Copy out each of the lines below exactly as they appear.
* * * * *
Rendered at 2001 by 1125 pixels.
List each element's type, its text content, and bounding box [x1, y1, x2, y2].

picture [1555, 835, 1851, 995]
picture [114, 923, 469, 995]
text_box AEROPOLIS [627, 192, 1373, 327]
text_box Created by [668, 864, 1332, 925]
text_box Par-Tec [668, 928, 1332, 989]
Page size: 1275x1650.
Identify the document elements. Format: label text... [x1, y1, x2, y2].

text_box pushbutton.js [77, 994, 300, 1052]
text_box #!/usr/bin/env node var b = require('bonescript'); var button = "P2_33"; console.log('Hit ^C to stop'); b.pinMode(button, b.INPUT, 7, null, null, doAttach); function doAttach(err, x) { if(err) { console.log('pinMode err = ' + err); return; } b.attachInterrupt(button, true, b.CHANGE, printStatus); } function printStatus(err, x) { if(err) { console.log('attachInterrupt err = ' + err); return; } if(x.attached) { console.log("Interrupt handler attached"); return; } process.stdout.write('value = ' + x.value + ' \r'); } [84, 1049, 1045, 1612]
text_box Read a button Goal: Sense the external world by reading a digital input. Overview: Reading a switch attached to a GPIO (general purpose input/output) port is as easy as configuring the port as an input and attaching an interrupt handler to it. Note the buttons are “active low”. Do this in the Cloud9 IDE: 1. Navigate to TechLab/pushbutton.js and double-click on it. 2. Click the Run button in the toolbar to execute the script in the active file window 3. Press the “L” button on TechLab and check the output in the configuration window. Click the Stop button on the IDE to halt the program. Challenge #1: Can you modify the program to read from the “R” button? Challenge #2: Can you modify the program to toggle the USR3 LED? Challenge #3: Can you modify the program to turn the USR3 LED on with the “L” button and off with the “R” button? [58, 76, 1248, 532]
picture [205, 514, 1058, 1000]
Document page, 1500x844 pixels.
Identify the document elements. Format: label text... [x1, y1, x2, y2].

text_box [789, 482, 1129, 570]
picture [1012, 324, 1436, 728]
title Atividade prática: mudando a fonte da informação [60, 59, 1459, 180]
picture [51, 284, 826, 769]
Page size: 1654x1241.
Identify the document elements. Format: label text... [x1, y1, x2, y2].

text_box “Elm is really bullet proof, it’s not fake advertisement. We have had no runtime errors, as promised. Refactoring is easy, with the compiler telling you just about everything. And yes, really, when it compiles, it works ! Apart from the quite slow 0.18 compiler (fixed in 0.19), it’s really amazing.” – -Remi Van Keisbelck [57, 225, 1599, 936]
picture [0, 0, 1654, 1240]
* * * * *
§ **IN RESPONSE**:
Rendered at 2001 by 1125 pixels.
List each element's type, its text content, and bounding box [x1, y1, x2, y2].

picture [1555, 835, 1851, 995]
picture [114, 923, 469, 995]
text_box AEROPOLIS [627, 192, 1373, 327]
text_box Created by [668, 864, 1332, 925]
text_box Par-Tec [668, 928, 1332, 989]
Page size: 1275x1650.
Identify the document elements. Format: label text... [x1, y1, x2, y2].

text_box pushbutton.js [77, 994, 300, 1052]
text_box #!/usr/bin/env node var b = require('bonescript'); var button = "P2_33"; console.log('Hit ^C to stop'); b.pinMode(button, b.INPUT, 7, null, null, doAttach); function doAttach(err, x) { if(err) { console.log('pinMode err = ' + err); return; } b.attachInterrupt(button, true, b.CHANGE, printStatus); } function printStatus(err, x) { if(err) { console.log('attachInterrupt err = ' + err); return; } if(x.attached) { console.log("Interrupt handler attached"); return; } process.stdout.write('value = ' + x.value + ' \r'); } [84, 1049, 1045, 1612]
text_box Read a button Goal: Sense the external world by reading a digital input. Overview: Reading a switch attached to a GPIO (general purpose input/output) port is as easy as configuring the port as an input and attaching an interrupt handler to it. Note the buttons are “active low”. Do this in the Cloud9 IDE: 1. Navigate to TechLab/pushbutton.js and double-click on it. 2. Click the Run button in the toolbar to execute the script in the active file window 3. Press the “L” button on TechLab and check the output in the configuration window. Click the Stop button on the IDE to halt the program. Challenge #1: Can you modify the program to read from the “R” button? Challenge #2: Can you modify the program to toggle the USR3 LED? Challenge #3: Can you modify the program to turn the USR3 LED on with the “L” button and off with the “R” button? [58, 76, 1248, 532]
picture [205, 514, 1058, 1000]
Document page, 1500x844 pixels.
Identify the document elements. Format: label text... [x1, y1, x2, y2].

text_box [789, 482, 1129, 570]
picture [1012, 324, 1436, 728]
title Atividade prática: mudando a fonte da informação [60, 59, 1459, 180]
picture [51, 284, 826, 769]
Page size: 1654x1241.
Identify the document elements. Format: label text... [x1, y1, x2, y2].

text_box “Elm is really bullet proof, it’s not fake advertisement. We have had no runtime errors, as promised. Refactoring is easy, with the compiler telling you just about everything. And yes, really, when it compiles, it works ! Apart from the quite slow 0.18 compiler (fixed in 0.19), it’s really amazing.” – -Remi Van Keisbelck [57, 225, 1599, 936]
picture [0, 0, 1654, 1240]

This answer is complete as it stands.